> _EXERCISE GOAL_
Please set the lines down again exactly, from the top of the entries through the line that contains "right shoulder: (33, 150)".
↓
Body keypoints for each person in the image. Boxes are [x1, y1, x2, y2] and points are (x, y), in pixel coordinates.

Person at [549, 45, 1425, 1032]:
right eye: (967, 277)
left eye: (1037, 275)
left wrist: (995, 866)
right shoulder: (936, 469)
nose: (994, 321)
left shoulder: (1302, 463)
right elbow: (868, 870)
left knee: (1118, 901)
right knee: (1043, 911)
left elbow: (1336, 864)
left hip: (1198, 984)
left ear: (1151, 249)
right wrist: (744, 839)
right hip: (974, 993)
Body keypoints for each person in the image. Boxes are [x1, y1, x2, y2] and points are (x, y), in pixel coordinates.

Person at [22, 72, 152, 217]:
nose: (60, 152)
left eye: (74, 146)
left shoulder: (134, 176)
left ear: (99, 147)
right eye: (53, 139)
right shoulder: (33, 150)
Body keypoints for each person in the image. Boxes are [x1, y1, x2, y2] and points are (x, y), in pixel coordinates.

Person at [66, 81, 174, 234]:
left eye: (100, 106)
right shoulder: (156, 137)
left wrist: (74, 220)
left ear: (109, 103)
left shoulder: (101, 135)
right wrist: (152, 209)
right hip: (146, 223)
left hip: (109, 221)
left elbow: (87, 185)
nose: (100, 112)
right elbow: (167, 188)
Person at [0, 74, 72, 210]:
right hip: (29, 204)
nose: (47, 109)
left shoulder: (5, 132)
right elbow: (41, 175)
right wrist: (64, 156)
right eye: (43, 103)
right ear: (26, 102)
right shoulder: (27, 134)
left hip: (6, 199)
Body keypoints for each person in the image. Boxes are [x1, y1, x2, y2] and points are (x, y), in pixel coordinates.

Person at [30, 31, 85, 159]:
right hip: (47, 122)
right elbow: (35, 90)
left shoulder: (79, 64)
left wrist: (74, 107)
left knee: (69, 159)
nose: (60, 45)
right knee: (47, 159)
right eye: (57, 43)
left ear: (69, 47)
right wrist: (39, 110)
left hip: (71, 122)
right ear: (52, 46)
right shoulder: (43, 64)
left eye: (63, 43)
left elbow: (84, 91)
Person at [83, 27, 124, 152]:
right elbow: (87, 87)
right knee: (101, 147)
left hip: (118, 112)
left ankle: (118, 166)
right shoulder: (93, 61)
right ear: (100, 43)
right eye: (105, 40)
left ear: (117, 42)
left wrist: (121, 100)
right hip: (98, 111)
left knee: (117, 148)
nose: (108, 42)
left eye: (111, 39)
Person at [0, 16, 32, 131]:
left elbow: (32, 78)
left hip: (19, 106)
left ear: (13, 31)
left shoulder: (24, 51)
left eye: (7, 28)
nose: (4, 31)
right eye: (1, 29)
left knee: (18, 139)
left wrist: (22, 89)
↑
> _EXERCISE SOLUTION_
Body keypoints for each person in the image. Boxes are [x1, y1, x2, y2] and points are (x, y), in pixel coordinates.

Person at [549, 45, 1425, 1032]:
right eye: (967, 277)
left eye: (1037, 275)
left wrist: (995, 866)
right shoulder: (936, 469)
nose: (994, 321)
left shoulder: (1302, 463)
right elbow: (868, 870)
left knee: (1118, 901)
right knee: (1043, 911)
left elbow: (1336, 864)
left hip: (1198, 984)
left ear: (1151, 249)
right wrist: (744, 839)
right hip: (974, 993)
Body keypoints for each person in the image. Boxes are [x1, y1, x2, y2] and points are (x, y), in pixel coordinates.

Person at [22, 72, 152, 217]:
nose: (60, 152)
left eye: (74, 146)
left shoulder: (134, 176)
left ear: (99, 147)
right eye: (53, 139)
right shoulder: (33, 150)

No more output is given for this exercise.